Riguardo alla concorrenza a livello europeo, con gli impianti aperti in Austria, c’è la preoccupazione che forza lavoro qualificata – persone con le patenti per far funzionare gli impianti, i maestri di sci, che non lavorano da marzo – vada altrove a cercare reddito. Senza contare l’indotto, il personale dei ristoranti e degli alberghi, il commercio.
“La questione non è rinunciare allo sci, ma tutti i posti di lavoro che ci sono in ballo. In questo modo mandiamo a picco la montagna”, dice Valeria Ghezzi, presidente di Anef, cui fanno capo circa il 90% delle 400 aziende funiviarie italiane, distribuite sia nei territori alpini, sia in quelli appenninici, sia nelle isole. Si tratta di oltre 1.500 impianti, con una forza lavoro stimata di circa 13.000 unità, tra fissi e stagionali, nel periodo di piena attività.

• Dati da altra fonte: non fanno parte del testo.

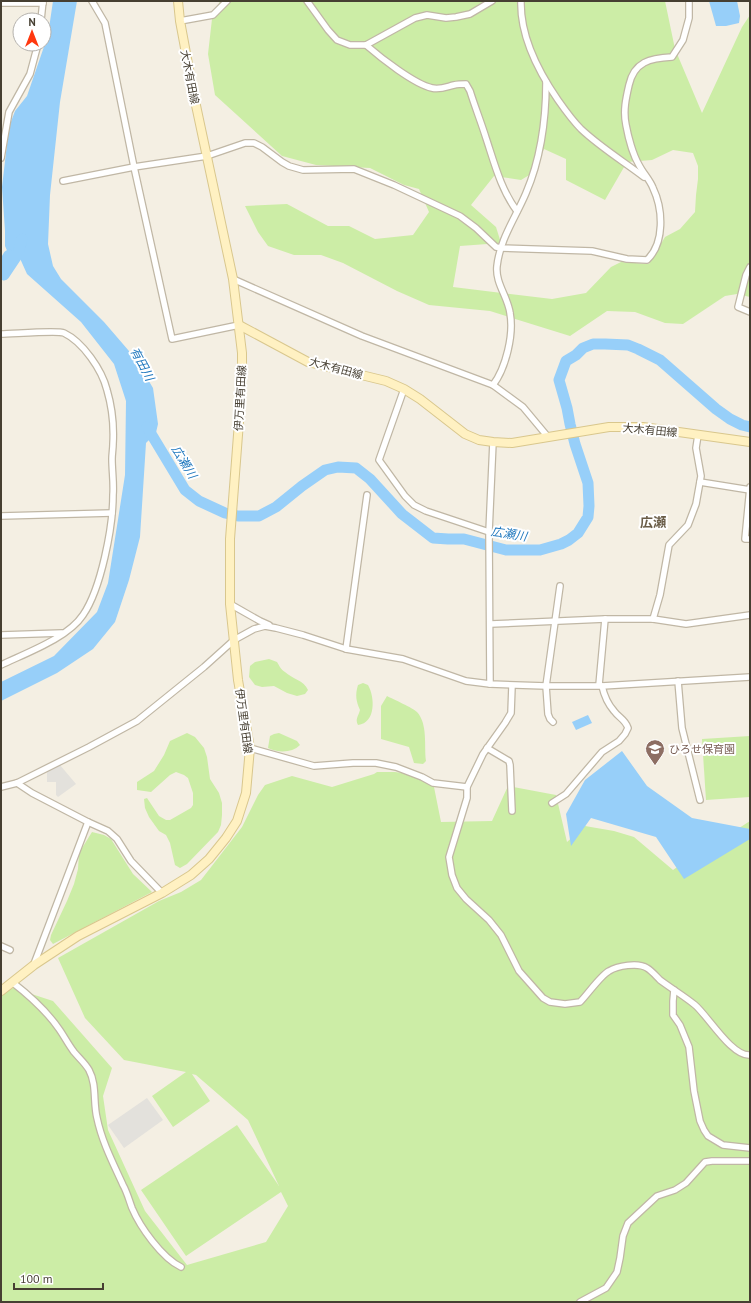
<svg xmlns="http://www.w3.org/2000/svg" width="751" height="1303" font-family="'PT Sans','Noto Sans JP',sans-serif">
  <rect width="100%" height="100%" fill="#f4efe3"/>
  <g fill="#cceda6" fill-rule="evenodd">
    <path d="M220,1H665L675,49L702,113L742,27L750,15V297L737,294L725,296L683,324L665,323L635,312L607,311L570,336L490,311L429,305L397,291L343,263L321,255H294L268,246L258,232L245,206L287,204L328,226H349L375,239L413,235L429,212L419,189L404,185L370,168L316,165L282,156L215,95L208,54L212,19ZM544,149L566,159V180L605,200L627,162L652,160L673,150L693,153L698,166V179L696,195L695,212L680,229L665,237L649,264L621,262L611,267L586,293L552,299L453,287L460,246L501,243L496,227L471,205L494,176L521,180L531,174Z"/>
    <path d="M269,659L277,662C279,665 281,670 285,672C292,679 304,680 308,690L305,694L297,696L287,693L274,686L262,687L255,685L249,677L250,666L255,662Z"/>
    <path d="M363,683L368,685C375,697 376,723 358,725C355,719 358,717 360,710C356,701 355,695 358,685Z"/>
    <path d="M387,696C393,699 413,708 417,712C428,724 424,746 426,761L423,764L414,763L409,747L381,739V706Z"/>
    <path d="M187,733L195,737L204,748L207,757L210,779L219,793L222,803V815L221,825L218,832L187,864L180,868L175,865L170,843L166,835L159,831L149,817L145,808L144,799L147,798L159,816L166,820H170L191,808L193,805V793L188,778L184,775L176,772L170,775L151,792L137,790V782L154,771L164,755L170,741Z"/>
    <path d="M279,733L297,741L300,745C292,753 278,753 268,748L270,736L274,734Z"/>
    <path d="M750,736V797L706,800L702,739Z"/>
    <path d="M377,772H395L416,775L434,787L441,822L492,821L508,786L556,795L567,842L585,826L614,831L634,837L673,870L702,850L722,839L750,821V1302H1V993L13,988L53,1001L112,1068L103,1096L108,1130L145,1211L187,1265L266,1242L288,1206L281,1192L186,1256L141,1190L237,1125L279,1186L248,1120L196,1075L192,1074L210,1101L173,1127L152,1096L186,1072L124,1060L85,1018L58,958L159,901L181,892L201,880L242,827L258,795L265,785L292,776L332,787L374,774Z"/>
    <path d="M92,832L104,835L111,839L133,874L152,892L53,944L50,940L51,935L67,901L74,884L78,869L79,853Z"/>
  </g>
  <g fill="#e3e1dc">
    <path d="M60,765L76,784L58,797L56,795V782H47V772Z"/>
    <path d="M147,1098L163,1120L124,1148L108,1125Z"/>
  </g>
  <g fill="#97cff9">
    <path d="M53,1H77L60,102L50,195L48,244L53,266L61,279L104,322L135,358L153,388L158,424L154,441L150,439L146,443L140,537L129,580L115,622L93,649L57,673L1,701V682L54,656L97,612L108,583L125,475L126,401L114,364L81,322L27,274L18,254L14,252L9,255L5,246V231L2,187L9,127L15,111L27,96L48,35Z"/>
    <path d="M709,1H737L740,16L739,23L726,26H716Z"/>
    <path d="M588,715L592,723L576,730L572,722Z"/>
    <path d="M622,751L647,786L692,818L750,829V839L684,879L656,837L591,818L571,846L566,814L585,780Z"/>
  </g>
  <g fill="none" stroke-linecap="round" stroke-linejoin="round">
    <g stroke="#97cff9" stroke-width="11">
      <path d="M1,268L9,255L4,275L18,254L22,239"/>
      <path d="M147,427L185,490L199,501L225,513L238,516H259L276,507L302,486L325,470L338,467L356,468L370,479L402,514L433,538L448,539H464L506,550H540L561,544L569,540L578,533L588,517L589,506L588,483L575,444L570,424L567,408L559,380L566,361L576,355L583,348L593,344H605L628,345L638,349L660,360L716,409L730,419L742,425L750,427"/>
    </g>
    <defs>
      <g id="street">
        <path d="M92,1L105,23L134,167L172,339L239,325"/>
        <path d="M307,1L328,30L337,40L350,45H366L415,18L427,15L446,18L456,17L470,14L492,1"/>
        <path d="M521,1C520,37 538,71 558,100C565,110 572,120 581,129C600,147 623,161 644,177"/>
        <path d="M1,3H43"/>
        <path d="M41,20L43,1"/>
        <path d="M180,21L213,15L227,1"/>
        <path d="M366,45C381,58 414,84 432,88C440,90 446,87 454,85C458,84 462,84 466,84L470,91C475,107 481,122 486,138C494,162 501,190 517,211"/>
        <path d="M1,158L9,112L30,74L38,44"/>
        <path d="M63,181L134,167L207,156L245,143H254L262,147L282,162L289,166L303,170L354,169L394,185L460,216L476,228L496,247L501,248L592,251L627,259L647,260C665,243 663,209 653,188C650,180 643,173 639,165C633,155 628,136 626,125C623,111 626,98 629,85C634,62 650,58 672,57L683,40L689,18V1"/>
        <path d="M750,267L746,275L738,307L750,312"/>
        <path d="M233,279L362,336L493,385L523,407L548,437"/>
        <path d="M1,334C12,334 58,330 64,333C83,342 102,370 107,390C112,407 114,427 113,444C113,449 112,454 112,459C112,471 114,483 113,495C113,527 101,589 83,615C68,638 26,653 1,665"/>
        <path d="M493,385C506,368 514,334 510,313C508,297 495,283 497,266C500,239 516,217 526,193C541,158 546,120 546,82"/>
        <path d="M404,389L379,460L405,496L414,505L426,511L489,532"/>
        <path d="M700,482L750,490"/>
        <path d="M750,487L745,539H750"/>
        <path d="M1,516L112,513"/>
        <path d="M230,604L260,621L269,625"/>
        <path d="M653,619L660,595L669,545L688,525L696,504L701,476L696,448L698,435"/>
        <path d="M491,624L605,619H653L686,624L750,615"/>
        <path d="M1,635L62,633"/>
        <path d="M346,649L367,495"/>
        <path d="M678,681L682,728L700,800"/>
        <path d="M490,684L489,532L493,442"/>
        <path d="M599,685L605,619"/>
        <path d="M512,686L511,713L505,723L483,754L467,787V798L449,857L452,875L457,888L466,899L489,920L501,935L519,971L543,998L550,1002L565,1004L580,1002C588,994 600,976 609,971C617,966 638,962 647,968C652,971 656,976 660,980C672,989 684,996 695,1005C708,1016 732,1057 750,1055"/>
        <path d="M553,722L550,719L548,714L546,686L560,586"/>
        <path d="M250,748L314,766L353,763H376L396,767L422,777L433,783L467,787"/>
        <path d="M487,748L509,761L510,765L512,811"/>
        <path d="M17,783L32,793L88,822L108,831L117,839L131,861L162,893"/>
        <path d="M1,787L17,783L89,747L137,721L204,667L234,640L254,629L265,626L276,628L303,635L346,649L403,659L466,681L490,684L546,686H602L750,677"/>
        <path d="M552,803L566,794L602,752L619,741L625,734L628,728C625,719 619,718 614,711C607,703 604,695 602,686"/>
        <path d="M1,946L10,950"/>
        <path d="M34,964L88,822"/>
        <path d="M12,982C30,996 46,1010 59,1029C64,1036 68,1044 74,1052C79,1058 85,1063 89,1070C97,1085 93,1102 97,1118C102,1142 113,1163 123,1185C127,1192 129,1200 132,1208C140,1227 162,1258 181,1267"/>
        <path d="M674,990L673,1001V1015L680,1025L689,1047L694,1091L700,1121L704,1130L708,1136L723,1145L750,1148"/>
        <path d="M580,1302L606,1288L617,1272L620,1258L623,1236L628,1223L657,1196L675,1190L686,1183L705,1162L712,1161H750"/>
      </g>
      <g id="secondary">
        <path d="M239,325L308,362L386,381L404,389L420,399L465,434L479,440L493,442L512,443L609,427H643L750,442"/>
        <path d="M1,991L34,965L78,936L162,893L191,875L209,859L226,838L237,821L246,793L250,748L238,680L230,604V539L242,383V353L233,279L194,96L180,21L178,1"/>
      </g>
    </defs>
    <use href="#street" stroke="#c0b7a5" stroke-width="8"/>
    <use href="#secondary" stroke="#d9c78d" stroke-width="10"/>
    <use href="#street" stroke="#fff" stroke-width="5.5"/>
    <use href="#secondary" stroke="#fff1c2" stroke-width="8"/>
  </g>
  <defs>
    <symbol id="school-pin" viewBox="-11 -11 22 30"><path d="M0 17L-7.5 6A9.5 9.5 0 1 1 7.5 6Z" fill="#8d6e63" stroke="#fff"/><path d="M0-5L7-2L0 1L-7-2ZM-4 1L0 2.5L4 1V4Q0 6-4 4Z" fill="#fff"/></symbol>
  </defs>
  <g fill-rule="evenodd">
    <use href="#school-pin" x="644" y="738" width="22" height="30"/>
  </g>
  <g text-anchor="middle" stroke-width="4" stroke-linejoin="round" paint-order="stroke">
    <g font-size="11" fill="#463f32" stroke="#fff">
      <text transform="translate(190 77) rotate(79)" y="4">大木有田線</text>
      <text transform="translate(336 368) rotate(15)" y="4">大木有田線</text>
      <text transform="translate(240 398) rotate(-87)" y="4">伊万里有田線</text>
      <text transform="translate(650 430) rotate(5)" y="4">大木有田線</text>
      <text transform="translate(244 721) rotate(82)" y="4">伊万里有田線</text>
    </g>
    <g font-size="11" fill="#785e54" stroke="#fff" text-anchor="start">
      <text x="669" y="753">ひろせ保育園</text>
    </g>
    <g font-size="12" font-style="italic" fill="#2078be" stroke="#fff">
      <text transform="translate(142 364) rotate(62)" y="4">有田川</text>
      <text transform="translate(184 462) rotate(59)" y="4">広瀬川</text>
      <text transform="translate(509 534) rotate(9)" y="4">広瀬川</text>
    </g>
    <g font-size="13" font-weight="bold" fill="#6a5d48" stroke="#fff">
      <text x="653" y="527">広瀬</text>
    </g>
  </g>
  <rect width="751" height="1303" fill="none" stroke="#463f32" stroke-width="4"/>
  <g transform="translate(32 32)"><circle r="19" fill="#ffffff" stroke="#b5b2ad"/>
  <path d="M0-3L7 15L0 10L-7 15Z" fill="#ff380f"/>
  <text y="-6" font-size="11" font-weight="bold" text-anchor="middle" fill="#463f32">N</text>
  </g>
  <path d="M14 1283v6h89v-6" fill="none" stroke="#463f32" stroke-width="2"/>
  <text x="20" y="1283" font-size="12" fill="#463f32" stroke="#ffffff" stroke-width="3" paint-order="stroke">100 m</text>
</svg>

“Noi come categoria – afferma – non abbiamo avuto nulla a marzo e nulla fino ad oggi. I maestri di sci, forse, ad aprile avranno preso i 1.000 euro per le partite Iva. Secondo me quello che a Roma non è ancora chiaro è che per noi questi quattro mesi di stagione invernale valgono 12, perché l’estate, sul fatturato annuo, incide solo per il 5-10%. Quindi il 90% lo facciamo d’inverno, fino ad aprile”.
“Se non ci mettono nelle condizioni di lavorare, bisogna che ci siano i ristori, come negli altri Paesi europei. Sappiamo che la coperta è corta, ma se non possiamo lavorare e se i ristori non arrivano qui è un disastro“, aggiunge Giampietro Ghedina, sindaco di Cortina.
La data del 18 gennaio è un punto di non ritorno, spiega ancora Ghedina, il quale sottolinea che ci sono dei costi da programmare e del personale da trovare: il 18 gennaio, avverte, rappresenta una “deadline oltre la quale è difficile andare”.
Un concetto su cui insiste anche Luigi Bertschy, vicepresidente della Regione Val d’Aosta e assessore allo Sviluppo economico, formazione e lavoro: “Questa data la riteniamo l’ultima per poter dare un senso a questa stagione invernale e per programmare sia le assunzioni che le aperture degli impianti. D’altro canto, per la prima parte della stagione servono ristori per le società di impianti a fune, per i maestri di sci, per tutti gli operatori che in questo periodo sono rimasti fermi e senza reddito”.
Il prolungamento della chiusura delle piste da sci è destinato ad avere effetti sull’intero indotto delle vacanze in montagna, dall’attività dei rifugi alle malghe fino agli agriturismi già duramente colpiti dal lockdown di Natale e Capodanno, afferma invece la Coldiretti.